§ **Exercise brief**
Find all the lines in the entries below that hold the word "explain" and copy them.

§ **Dataset records**
=== Section Start ===
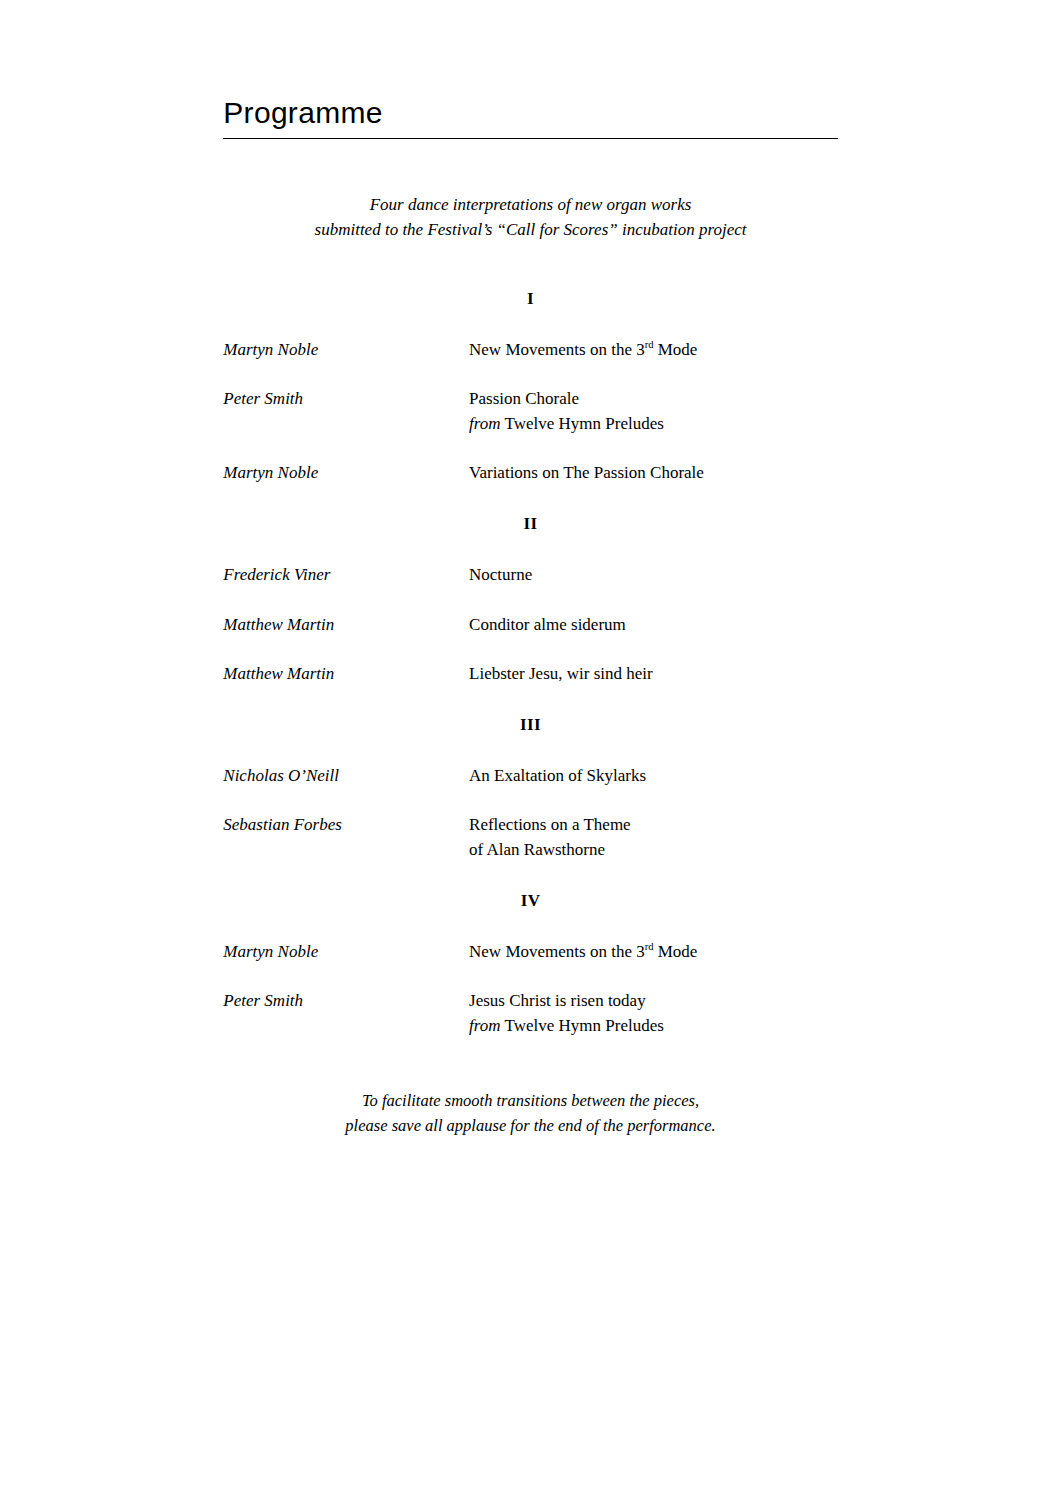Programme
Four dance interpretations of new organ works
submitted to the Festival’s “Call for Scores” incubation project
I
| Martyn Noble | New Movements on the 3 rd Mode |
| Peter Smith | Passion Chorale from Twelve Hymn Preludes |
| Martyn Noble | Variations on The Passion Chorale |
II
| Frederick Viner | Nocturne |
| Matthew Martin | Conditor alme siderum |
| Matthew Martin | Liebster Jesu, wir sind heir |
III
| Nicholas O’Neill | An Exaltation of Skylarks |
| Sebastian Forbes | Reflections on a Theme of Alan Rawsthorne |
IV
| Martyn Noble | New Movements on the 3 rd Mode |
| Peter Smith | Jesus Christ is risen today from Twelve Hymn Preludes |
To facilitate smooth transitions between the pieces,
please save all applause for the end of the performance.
=== Section End ===
=== Section Start ===
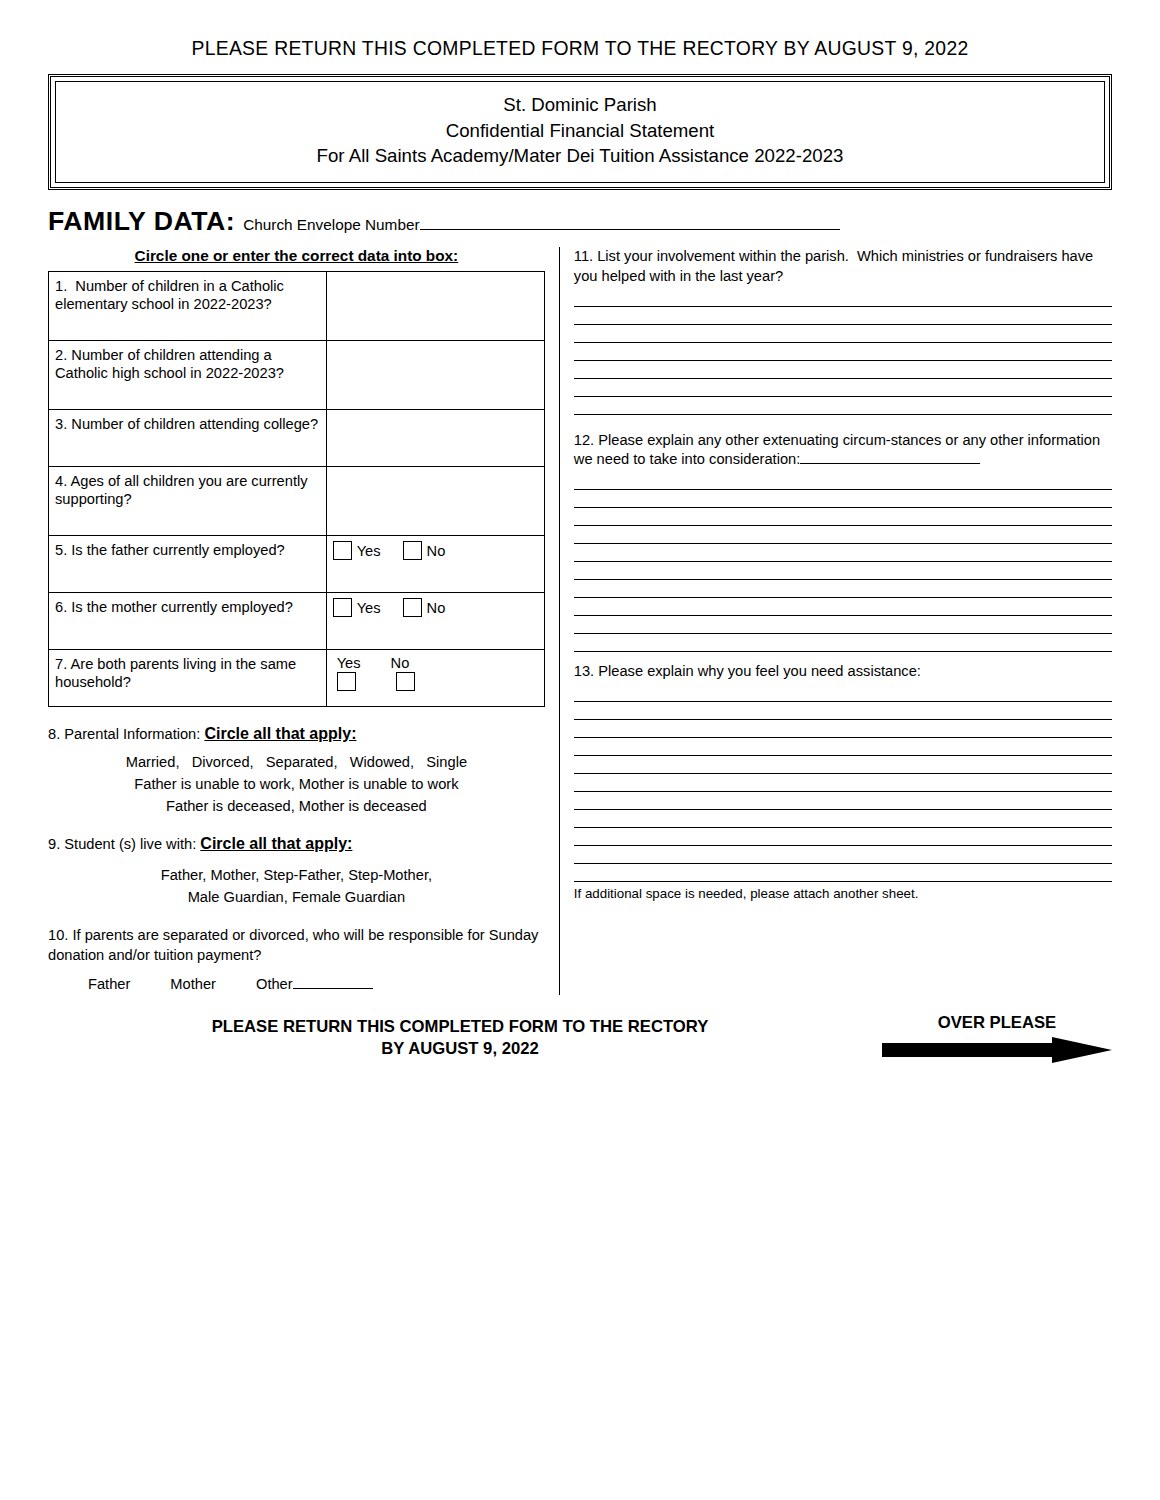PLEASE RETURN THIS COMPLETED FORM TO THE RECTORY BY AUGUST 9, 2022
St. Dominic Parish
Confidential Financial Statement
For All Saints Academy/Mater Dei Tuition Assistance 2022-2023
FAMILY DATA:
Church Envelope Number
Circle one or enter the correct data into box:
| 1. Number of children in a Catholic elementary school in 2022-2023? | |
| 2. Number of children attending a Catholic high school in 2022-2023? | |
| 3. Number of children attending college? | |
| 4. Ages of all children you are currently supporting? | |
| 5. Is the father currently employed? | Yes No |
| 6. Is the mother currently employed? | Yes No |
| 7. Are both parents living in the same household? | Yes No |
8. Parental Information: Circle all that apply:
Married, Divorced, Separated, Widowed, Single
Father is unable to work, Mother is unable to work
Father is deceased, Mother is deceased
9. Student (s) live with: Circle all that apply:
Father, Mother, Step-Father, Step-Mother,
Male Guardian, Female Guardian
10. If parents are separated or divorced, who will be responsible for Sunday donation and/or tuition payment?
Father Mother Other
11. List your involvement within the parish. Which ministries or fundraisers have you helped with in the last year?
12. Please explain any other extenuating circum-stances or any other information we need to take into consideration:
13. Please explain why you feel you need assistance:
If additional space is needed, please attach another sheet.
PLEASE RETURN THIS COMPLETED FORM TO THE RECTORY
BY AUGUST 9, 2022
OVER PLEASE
=== Section End ===
=== Section Start ===
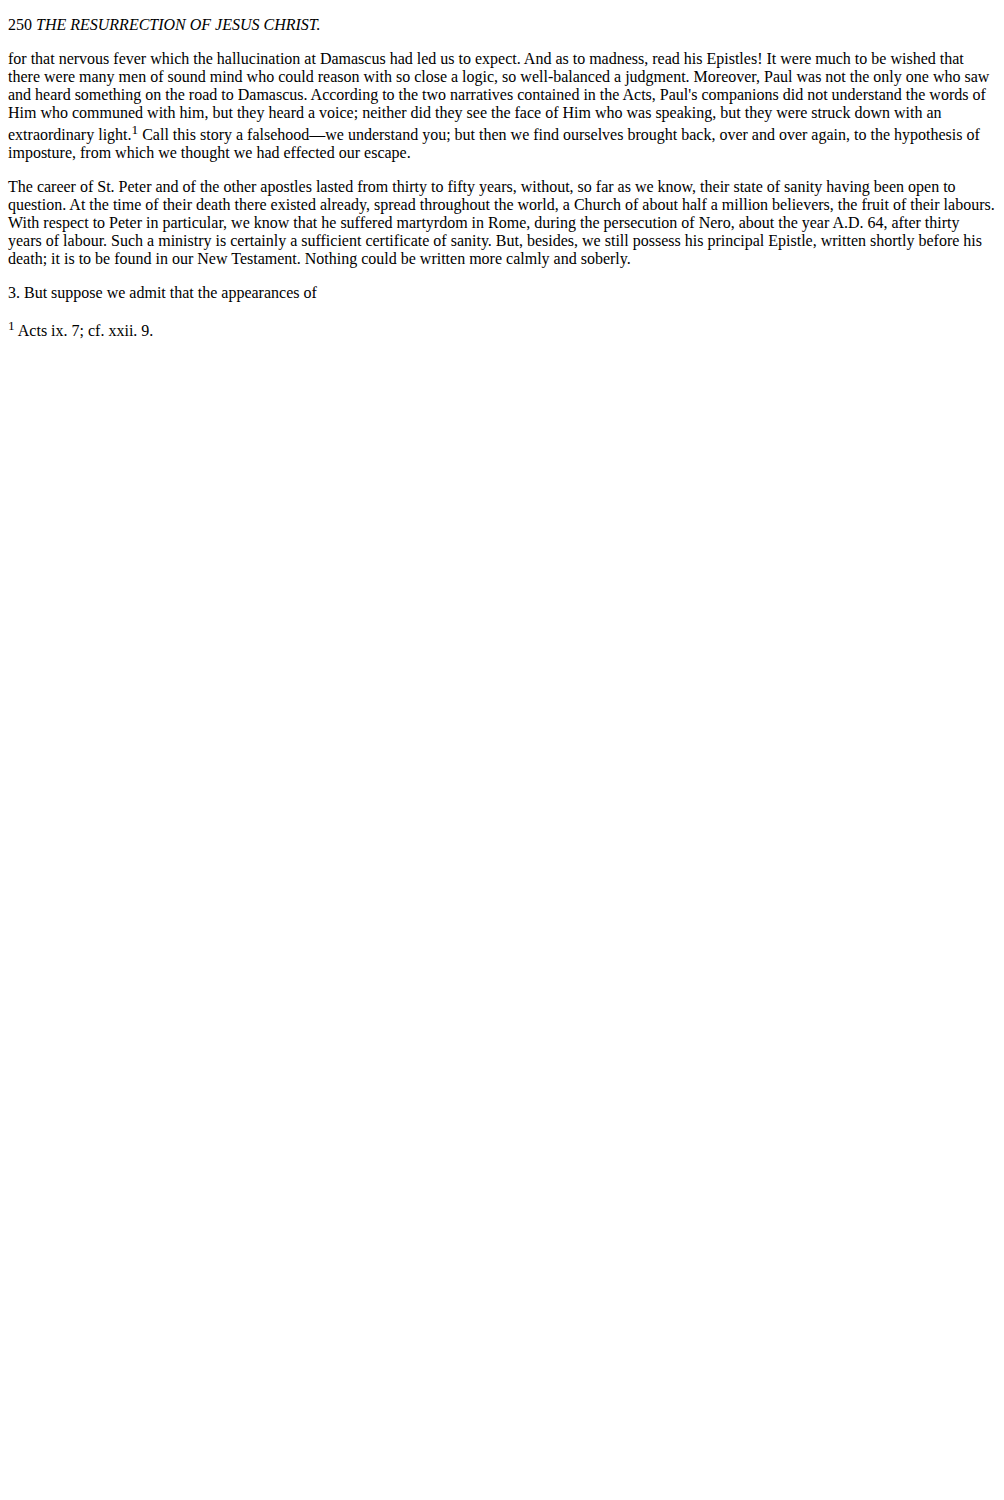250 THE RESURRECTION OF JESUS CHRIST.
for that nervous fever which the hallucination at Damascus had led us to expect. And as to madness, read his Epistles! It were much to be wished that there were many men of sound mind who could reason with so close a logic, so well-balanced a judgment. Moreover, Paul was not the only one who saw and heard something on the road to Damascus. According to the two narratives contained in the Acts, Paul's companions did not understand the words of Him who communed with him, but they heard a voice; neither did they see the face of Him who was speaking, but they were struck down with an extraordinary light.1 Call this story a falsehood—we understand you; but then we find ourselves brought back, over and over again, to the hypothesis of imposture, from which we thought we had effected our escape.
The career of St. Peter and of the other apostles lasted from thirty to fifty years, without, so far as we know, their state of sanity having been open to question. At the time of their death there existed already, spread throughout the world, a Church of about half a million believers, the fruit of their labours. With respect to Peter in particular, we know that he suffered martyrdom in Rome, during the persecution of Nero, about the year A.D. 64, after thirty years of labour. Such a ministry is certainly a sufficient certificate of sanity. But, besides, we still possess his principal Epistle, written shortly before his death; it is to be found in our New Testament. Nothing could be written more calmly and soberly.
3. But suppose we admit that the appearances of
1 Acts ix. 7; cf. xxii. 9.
=== Section End ===
§ **Result of this task**
12. Please explain any other extenuating circum-stances or any other information we need to take into consideration:
13. Please explain why you feel you need assistance:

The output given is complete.